The final version of this paragraph uses the language submitted on the correction document by Charles Lee, except that Lee retained Pickering’s sentence about executive discretion, placing it at the end of the paragraph, while the final version does not.[back]
6.At this point Pickering’s draft contains the following additional text: “But in the case of a treaty, if there be any grounds for an impeachment, they will probably be found in the instrument itself. If at any time a treaty should present such grounds; and it should have been so pronounced by the House of Representatives; and a further enquiry should be necessary to discover the culpable person, or the degree of his offence; there being then a declared and ascertained object; I should deem it to be the duty of the President to furnish all the evidence which could be derived from the papers in his possession. Or if information to any other point should be judged necessary, and that point were specified, the President would know what communications it would be proper to make.”[back]

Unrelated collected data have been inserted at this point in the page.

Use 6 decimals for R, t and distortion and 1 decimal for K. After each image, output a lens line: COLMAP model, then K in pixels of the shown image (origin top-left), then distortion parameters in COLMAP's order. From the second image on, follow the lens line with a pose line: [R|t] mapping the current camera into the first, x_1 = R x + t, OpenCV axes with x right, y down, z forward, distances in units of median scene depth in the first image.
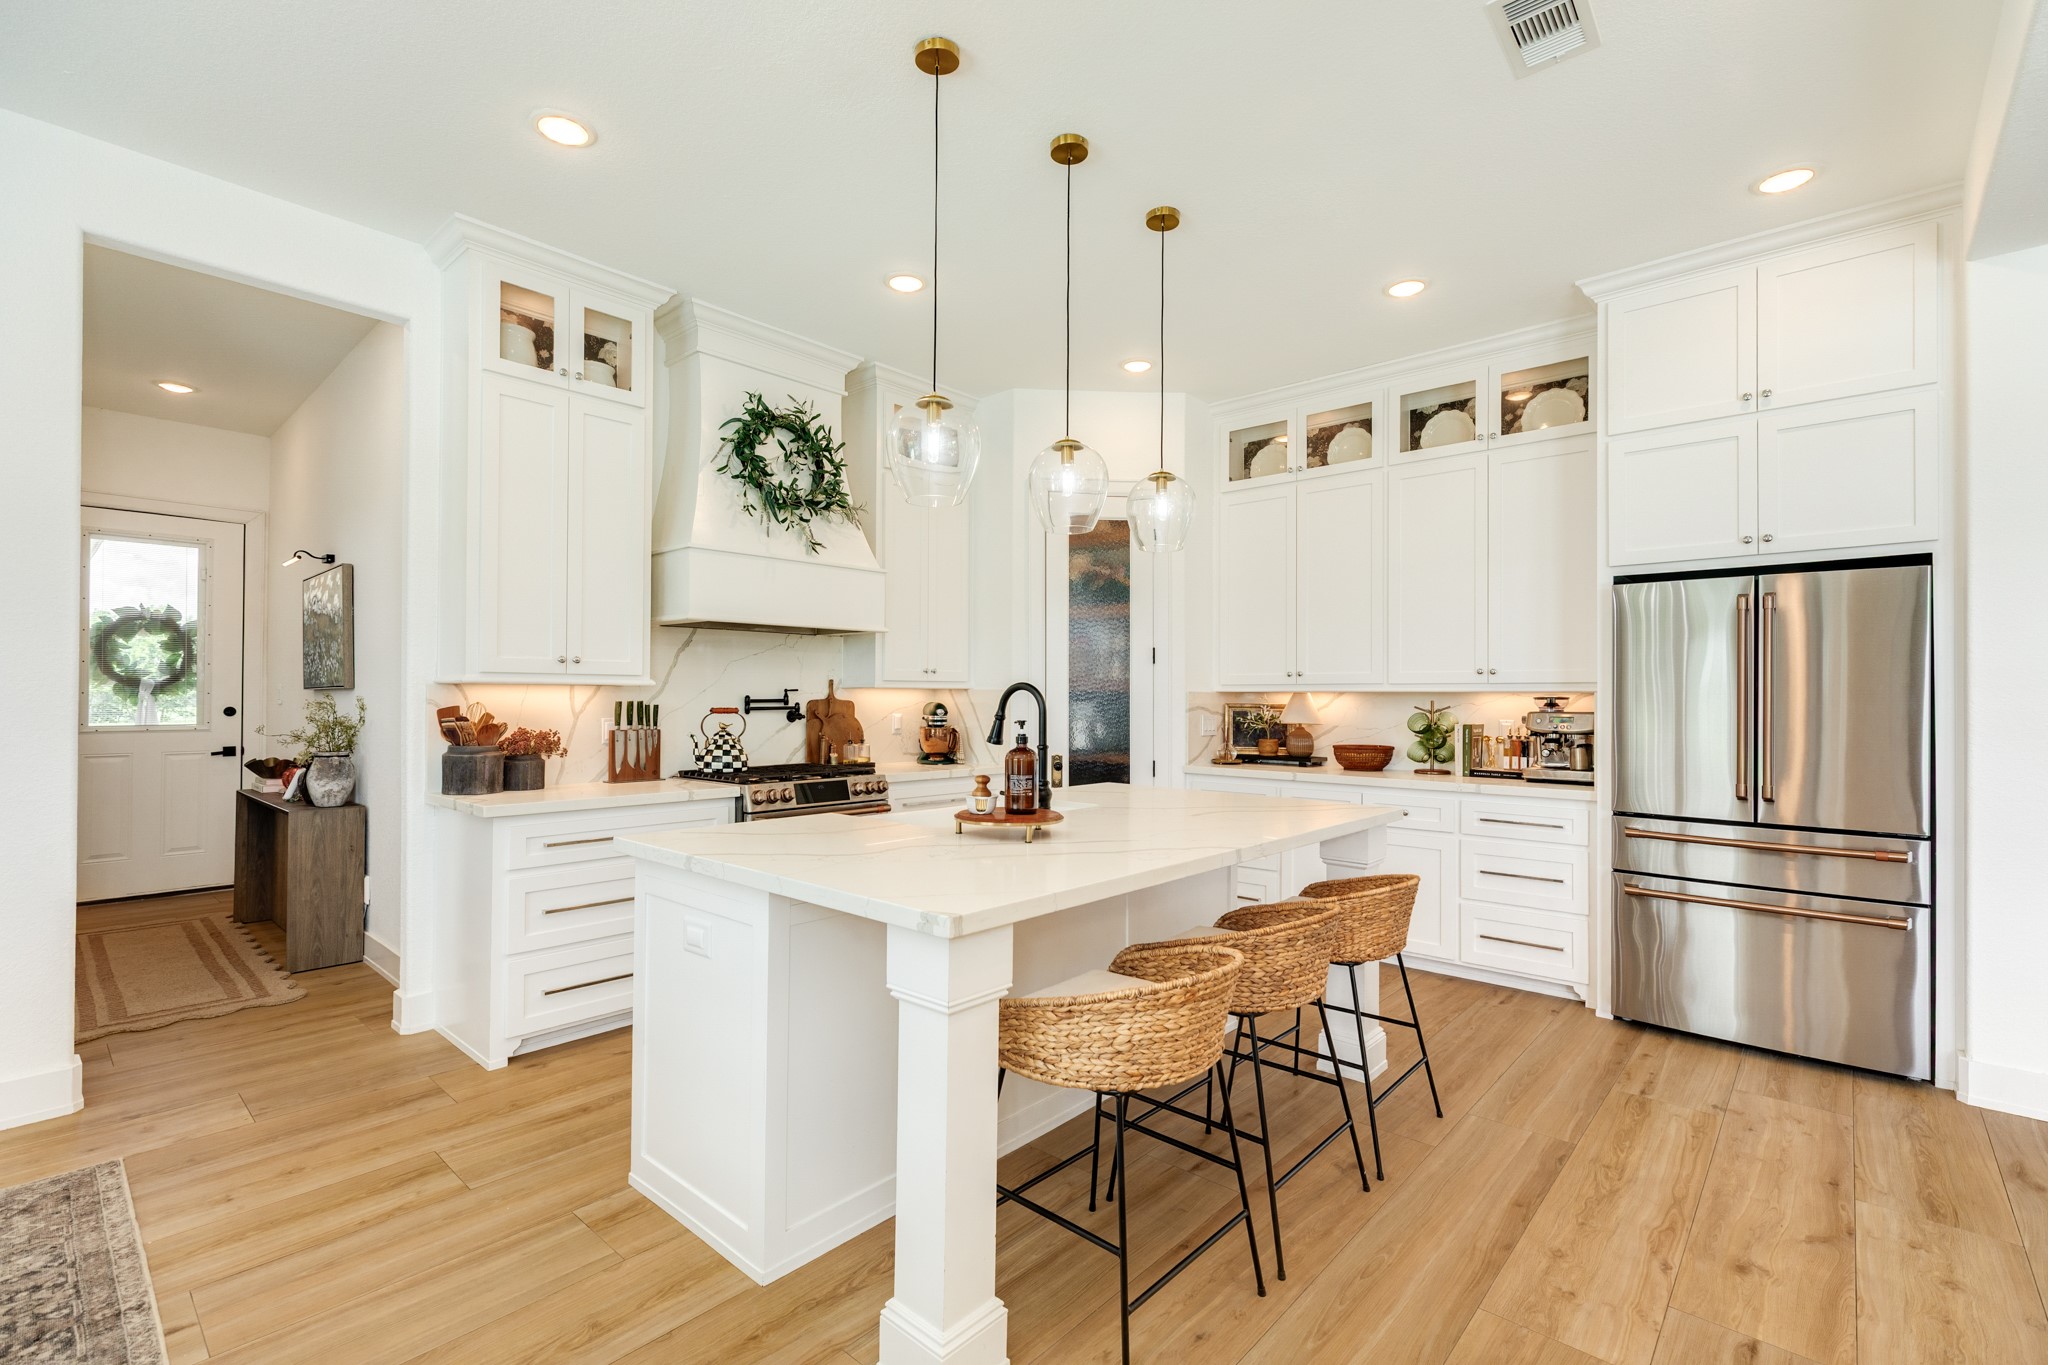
lens RADIAL K [[915.3, 0, 1019.4], [0, 915.3, 691.6], [0, 0, 1]] dist [0.001863, 0.000199]
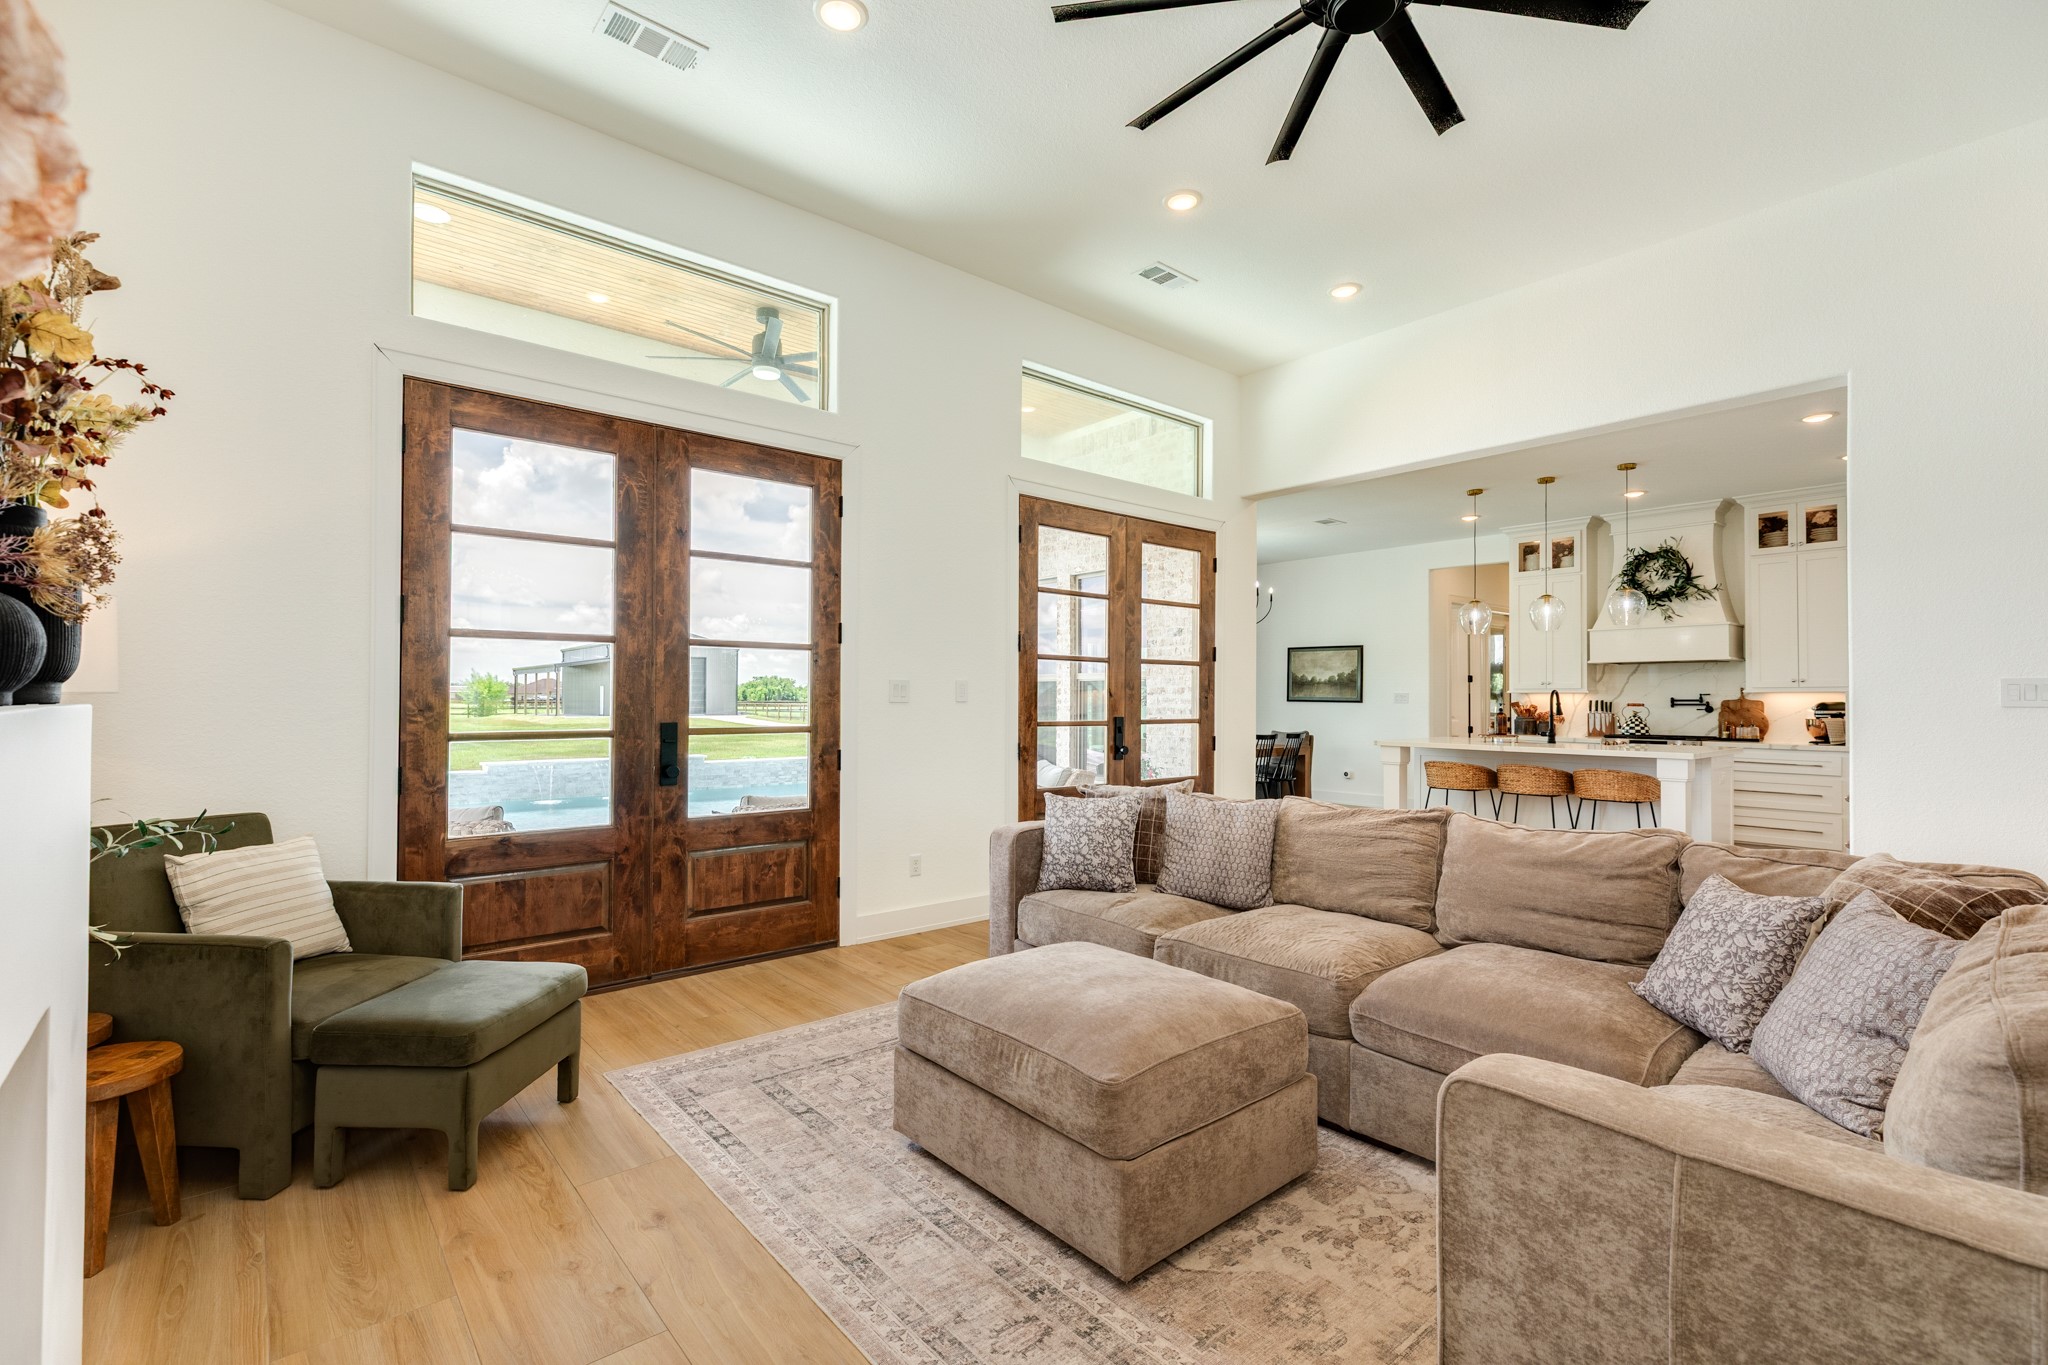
lens RADIAL K [[911.2, 0, 1022.5], [0, 911.2, 686.3], [0, 0, 1]] dist [0.003370, -0.000652]
pose [[-0.132318, -0.022910, -0.990943, 1.830599], [-0.002615, 0.999737, -0.022764, 0.028890], [0.991204, -0.000421, -0.132343, -0.077513]]
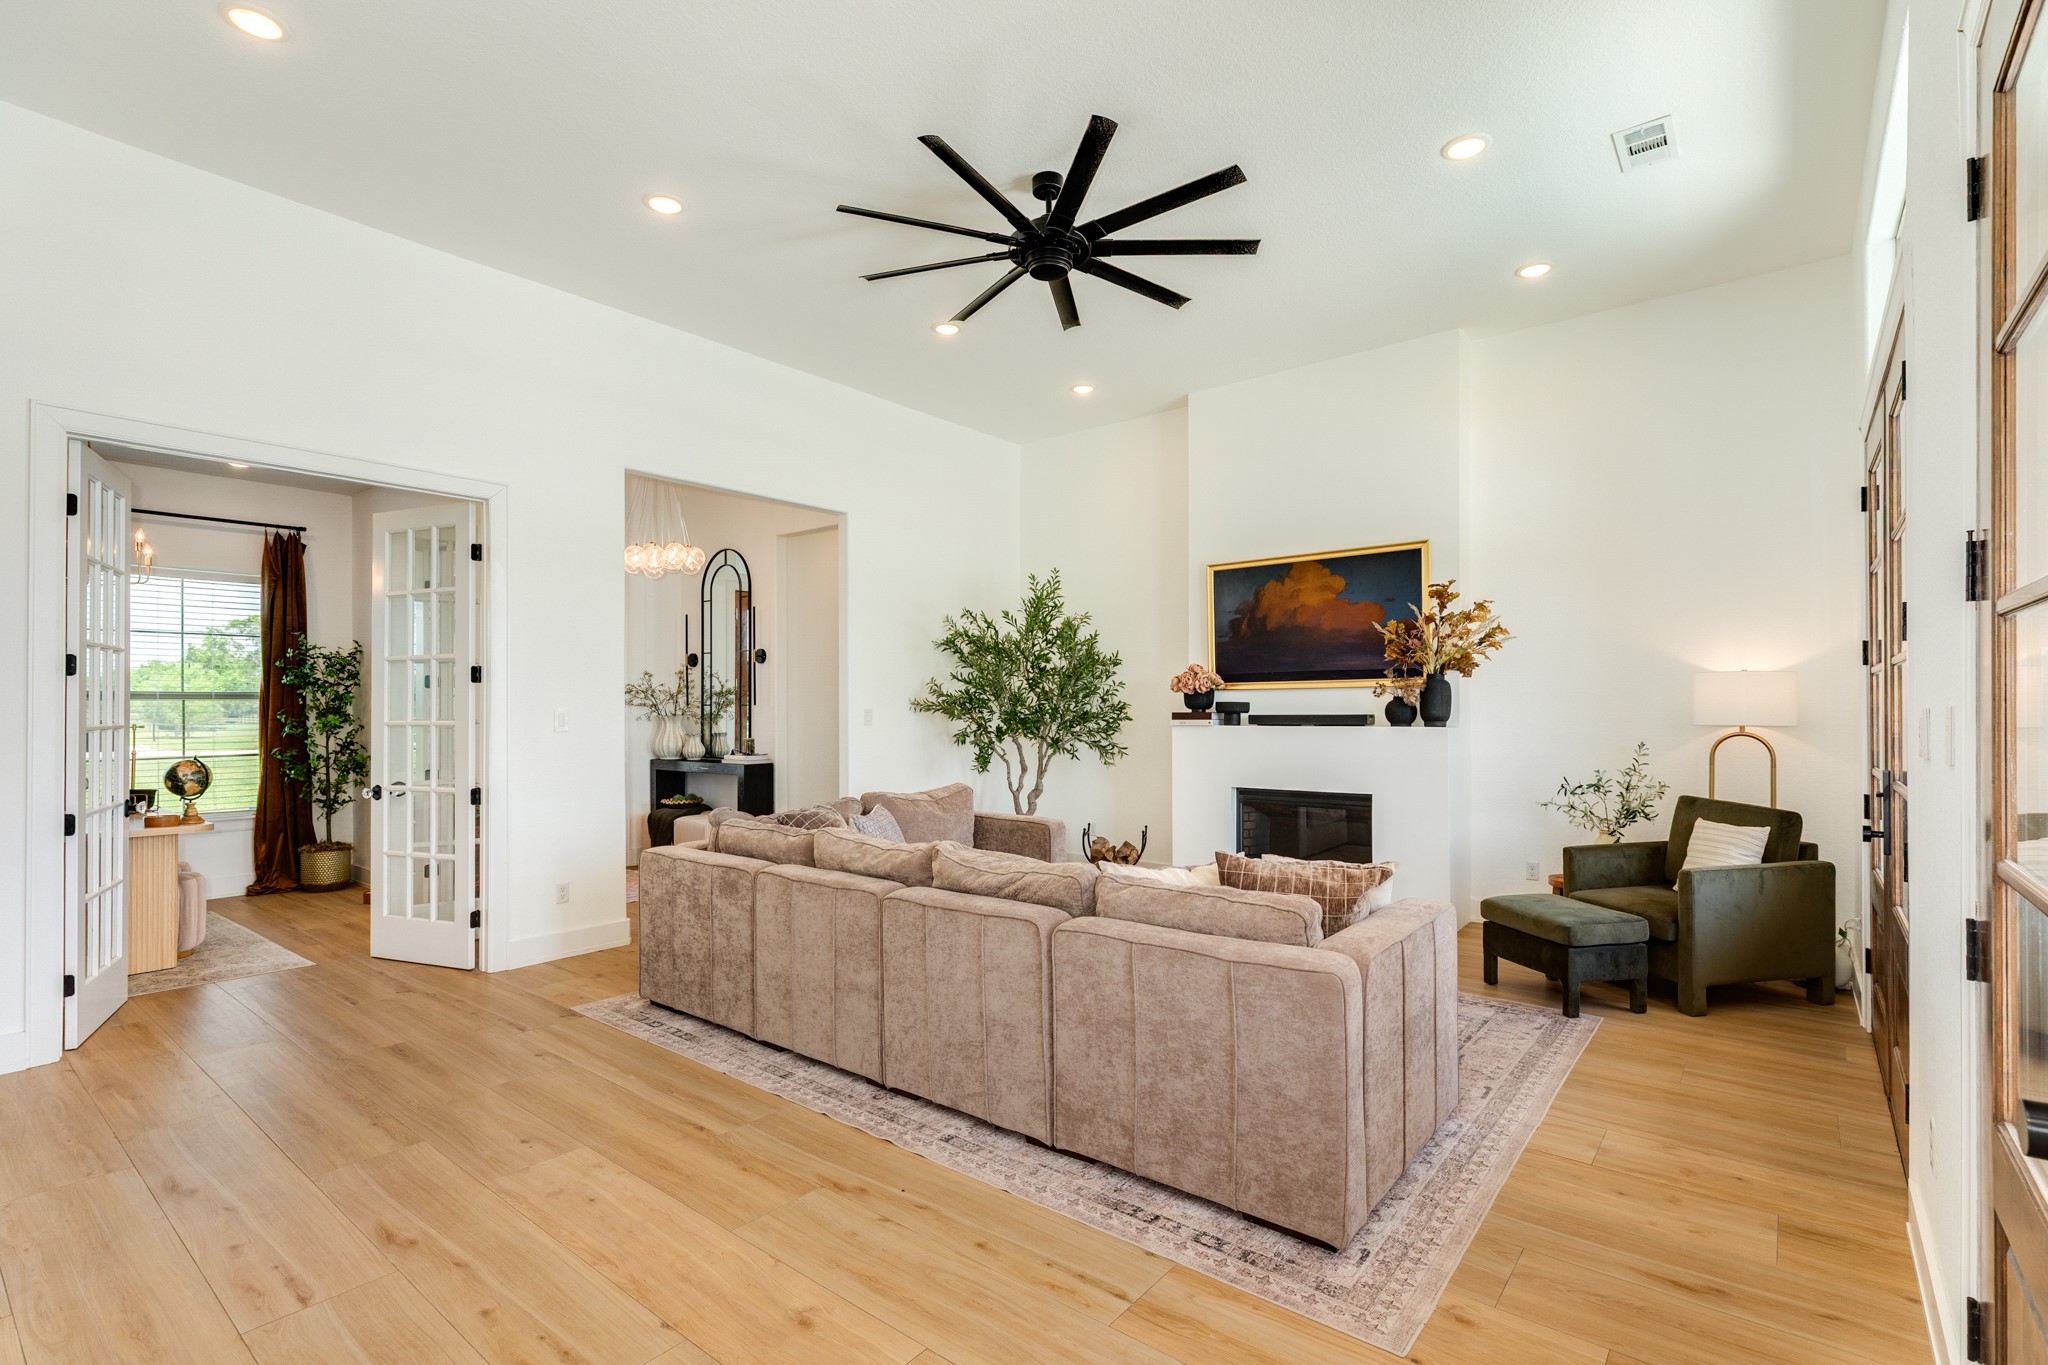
lens RADIAL K [[948.6, 0, 1026.0], [0, 948.6, 696.6], [0, 0, 1]] dist [0.001991, -0.000008]
pose [[-0.055088, 0.003030, 0.998477, 0.247955], [-0.001042, 0.999995, -0.003092, -0.008684], [-0.998481, -0.001211, -0.055085, 0.143628]]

7.The remainder of this sentence does not appear in Pickering’s initial draft, but the addition was suggested in one of his corrections.[back]
8.Instead of the preceding text, Pickering wrote in his draft, “It is the construction which perfectly agrees with the numerous declarations of the framers of the constitution, in the several State Conventions, when these were deliberating on its adoption; and with the opinions of the Conventions themselves, some of whom objected to the Constitution.”[back]
9.Pickering’s draft adds at this point “for such were the amendments proposed in some Conventions to this part of the Constitution.”[back]
10.The preceding sentence was phrased quite differently in Pickering’s initial draft, but the content was essentially the same. The final language was taken from one of Pickering’s corrections to the draft.[back]
11.The preceding part of this paragraph alters the phrasing but not the meaning of Pickering’s original draft. It follows the language suggested in one of Pickering’s corrections but omits two clauses that were placed after “no light” in that correction: “As the resolution of the House assigns no reason for the call: As the papers respecting the negociation of treaties ordinarily pertain only to the President & Senate, by whom they are made.”[back]
The remaining text of the paragraph replaces Pickering’s initial conclusion, which read: “and as no object for the call is expressed in the Resolution of the House: I feel the obligation I am under, to preserve the Constitution in its purity, too strongly to yield to your request.” Lee wrote on the draft an alternative: “it becomes impossible for me to comply with your request.” Pickering’s correction offered a third unused alternative: “A sense of duty compels me to withhold the papers which are the subject of your request.”